# Biting Ankles when leaving the house



## rpcvkatherine (Mar 23, 2004)

Sophie always bites my parents, sister, friends' ankles on their way out of my house. She does this at my parents house as well. She never goes after me, but as soon as someone heads for the door, she begins her attack. I had her in the office a couple times, and she did that to a couple of my staff when they were leaving my office. (she managed to rip a hole in the pants of a good friend, which surprised me since I had to have 8 teeth removed, including her front teeth). 

She was a stray and is about 5 years old. I have had her for a year + now and this has been going on since day one of her coming home to my house. 

Any suggestions?


----------



## Sylphide and Shrek's Mom (Dec 4, 2004)
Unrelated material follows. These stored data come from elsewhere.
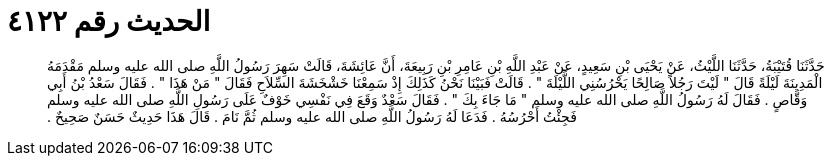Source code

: 
= الحديث رقم ٤١٢٢

[quote.hadith]
حَدَّثَنَا قُتَيْبَةُ، حَدَّثَنَا اللَّيْثُ، عَنْ يَحْيَى بْنِ سَعِيدٍ، عَنْ عَبْدِ اللَّهِ بْنِ عَامِرِ بْنِ رَبِيعَةَ، أَنَّ عَائِشَةَ، قَالَتْ سَهِرَ رَسُولُ اللَّهِ صلى الله عليه وسلم مَقْدَمَهُ الْمَدِينَةَ لَيْلَةً قَالَ ‏"‏ لَيْتَ رَجُلاً صَالِحًا يَحْرُسُنِي اللَّيْلَةَ ‏"‏ ‏.‏ قَالَتْ فَبَيْنَا نَحْنُ كَذَلِكَ إِذْ سَمِعْنَا خَشْخَشَةَ السِّلاَحِ فَقَالَ ‏"‏ مَنْ هَذَا ‏"‏ ‏.‏ فَقَالَ سَعْدُ بْنُ أَبِي وَقَّاصٍ ‏.‏ فَقَالَ لَهُ رَسُولُ اللَّهِ صلى الله عليه وسلم ‏"‏ مَا جَاءَ بِكَ ‏"‏ ‏.‏ فَقَالَ سَعْدٌ وَقَعَ فِي نَفْسِي خَوْفٌ عَلَى رَسُولِ اللَّهِ صلى الله عليه وسلم فَجِئْتُ أَحْرُسُهُ ‏.‏ فَدَعَا لَهُ رَسُولُ اللَّهِ صلى الله عليه وسلم ثُمَّ نَامَ ‏.‏ قَالَ هَذَا حَدِيثٌ حَسَنٌ صَحِيحٌ ‏.‏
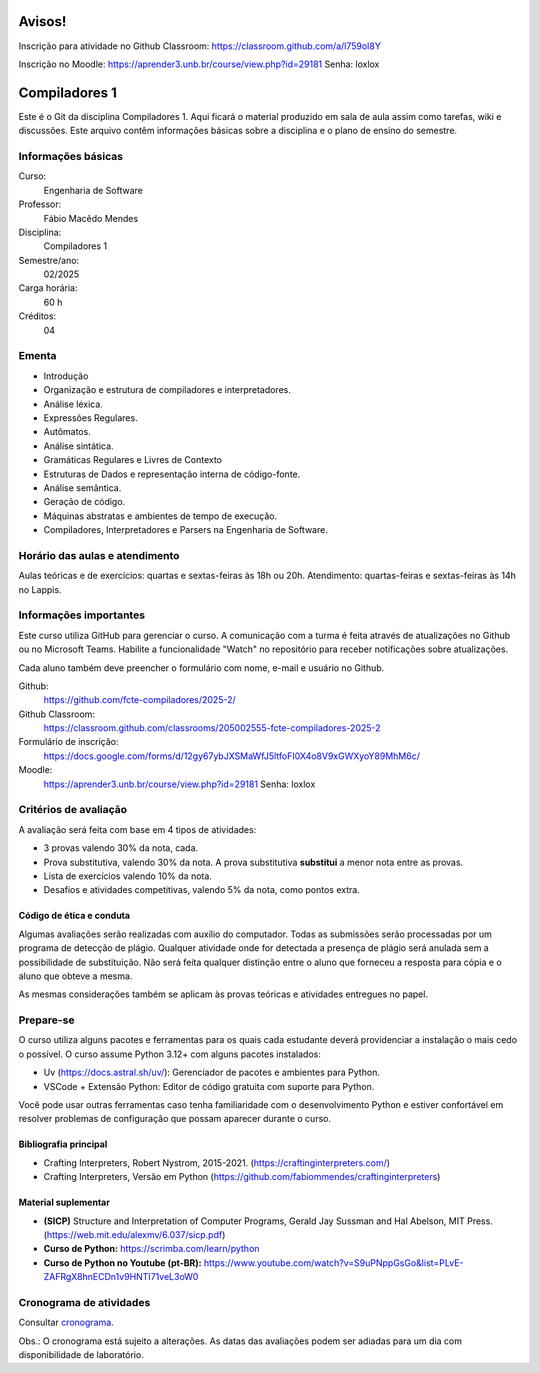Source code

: =======
Avisos!
=======

Inscrição para atividade no Github Classroom: https://classroom.github.com/a/l759oI8Y

Inscrição no Moodle: https://aprender3.unb.br/course/view.php?id=29181
Senha: loxlox

==============
Compiladores 1
==============

Este é o Git da disciplina Compiladores 1. Aqui ficará o material produzido em
sala de aula assim como tarefas, wiki e discussões. Este arquivo contêm
informações básicas sobre a disciplina e o plano de ensino do semestre.


Informações básicas
===================

Curso: 
    Engenharia de Software
Professor: 
    Fábio Macêdo Mendes
Disciplina: 
    Compiladores 1
Semestre/ano: 
    02/2025
Carga horária: 
    60 h
Créditos: 
    04


Ementa
======

* Introdução
* Organização e estrutura de compiladores e interpretadores.
* Análise léxica.
* Expressões Regulares.
* Autômatos.
* Análise sintática.
* Gramáticas Regulares e Livres de Contexto
* Estruturas de Dados e representação interna de código-fonte.
* Análise semântica.
* Geração de código.
* Máquinas abstratas e ambientes de tempo de execução.
* Compiladores, Interpretadores e Parsers na Engenharia de Software.


Horário das aulas e atendimento 
===============================

Aulas teóricas e de exercícios: quartas e sextas-feiras às 18h ou 20h.
Atendimento: quartas-feiras e sextas-feiras às 14h no Lappis.


Informações importantes
========================

Este curso utiliza GitHub para gerenciar o curso. A comunicação com a 
turma é feita através de atualizações no Github ou no Microsoft Teams. 
Habilite a funcionalidade "Watch" no repositório para receber notificações sobre atualizações.

Cada aluno também deve preencher o formulário com nome, e-mail e usuário no Github.

Github:
    https://github.com/fcte-compiladores/2025-2/

Github Classroom:
    https://classroom.github.com/classrooms/205002555-fcte-compiladores-2025-2

Formulário de inscrição:
    https://docs.google.com/forms/d/12gy67ybJXSMaWfJ5ltfoFI0X4o8V9xGWXyoY89MhM6c/

Moodle:
    https://aprender3.unb.br/course/view.php?id=29181
    Senha: loxlox



Critérios de avaliação
======================

A avaliação será feita com base em 4 tipos de atividades:

* 3 provas valendo 30% da nota, cada.
* Prova substitutiva, valendo 30% da nota. A prova substitutiva **substitui** 
  a menor nota entre as provas.
* Lista de exercícios valendo 10% da nota.
* Desafios e atividades competitivas, valendo 5% da nota, como pontos extra.


Código de ética e conduta
-------------------------

Algumas avaliações serão realizadas com auxílio do computador. Todas as
submissões serão processadas por um programa de detecção de plágio. Qualquer
atividade onde for detectada a presença de plágio será anulada sem a
possibilidade de substituição. Não será feita qualquer distinção entre o aluno
que forneceu a resposta para cópia e o aluno que obteve a mesma.

As mesmas considerações também se aplicam às provas teóricas e atividades
entregues no papel.


Prepare-se
==========

O curso utiliza alguns pacotes e ferramentas para os quais cada estudante deverá
providenciar a instalação o mais cedo o possível. O curso assume Python 3.12+
com alguns pacotes instalados:

* Uv (https://docs.astral.sh/uv/): Gerenciador de pacotes e ambientes para
  Python.
* VSCode + Extensão Python: Editor de código gratuita com suporte para Python.

Você pode usar outras ferramentas caso tenha familiaridade com o desenvolvimento 
Python e estiver confortável em resolver problemas de configuração que possam 
aparecer durante o curso.


Bibliografia principal
----------------------

* Crafting Interpreters, Robert Nystrom, 2015-2021. (https://craftinginterpreters.com/)
* Crafting Interpreters, Versão em Python (https://github.com/fabiommendes/craftinginterpreters)


Material suplementar
--------------------

* **(SICP)** Structure and Interpretation of Computer Programs, Gerald Jay Sussman and Hal Abelson, MIT Press. (https://web.mit.edu/alexmv/6.037/sicp.pdf)
* **Curso de Python:** https://scrimba.com/learn/python
* **Curso de Python no Youtube (pt-BR):** https://www.youtube.com/watch?v=S9uPNppGsGo&list=PLvE-ZAFRgX8hnECDn1v9HNTI71veL3oW0


Cronograma de atividades
========================

Consultar `cronograma <CRONOGRAMA.rst>`_.

Obs.: O cronograma está sujeito a alterações. As datas das avaliações podem ser 
adiadas para um dia com disponibilidade de laboratório.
A recent dog whisperer episode addressed this very same behavior in a Maltese. This one's ankle biting escalated to the point that he was starting to break skin. You might want to see if you can find a copy of that episode.


----------



## Guest (Jul 25, 2005)

> _Originally posted by rpcvkatherine_@Jul 24 2005, 10:34 PM
> *Sophie always bites my parents, sister, friends' ankles on their way out of my house.  She does this at my parents house as well.  She never goes after me, but as soon as someone heads for the door, she begins her attack.  I had her in the office a couple times, and she did that to a couple of my staff when they were leaving my office.  (she managed to rip a hole in the pants of a good friend, which surprised me since I had to have 8 teeth removed, including her front teeth).
> 
> She was a stray and is about 5 years old.  I have had her for a year + now and this has been going on since day one of her coming home to my house.
> ...


[/QUOTE]


----------



## Laceys mom (Nov 12, 2004)

Lacey does this to my husband...only him. I think she thinks it is a game. She has never bit him but she will go after his pants. If he has shorts on she leaves him alone. She prances at his legs and does this cute little bark. I think she thinks this is his way of playing with her.


----------



## Furbaby's Mommie (Jul 10, 2004)

Sounds like an aggressive thing to me. See this link Here.


----------



## MalteseJane (Nov 21, 2004)

In a puppy you think it's a puppy thing, something moving and try to catch it and it's funny to them. In an adult it's different but I don't think it's really agressive. I think more of they don't want you to live. Of course it's annoying and you have to break that habit.


----------



## kodie (Aug 24, 2004)

Kodie will sometimes grab the bottom of my jeans and pull me to try to get my attention when he knows i'm leaving.. haha.. he doesnt bite...


----------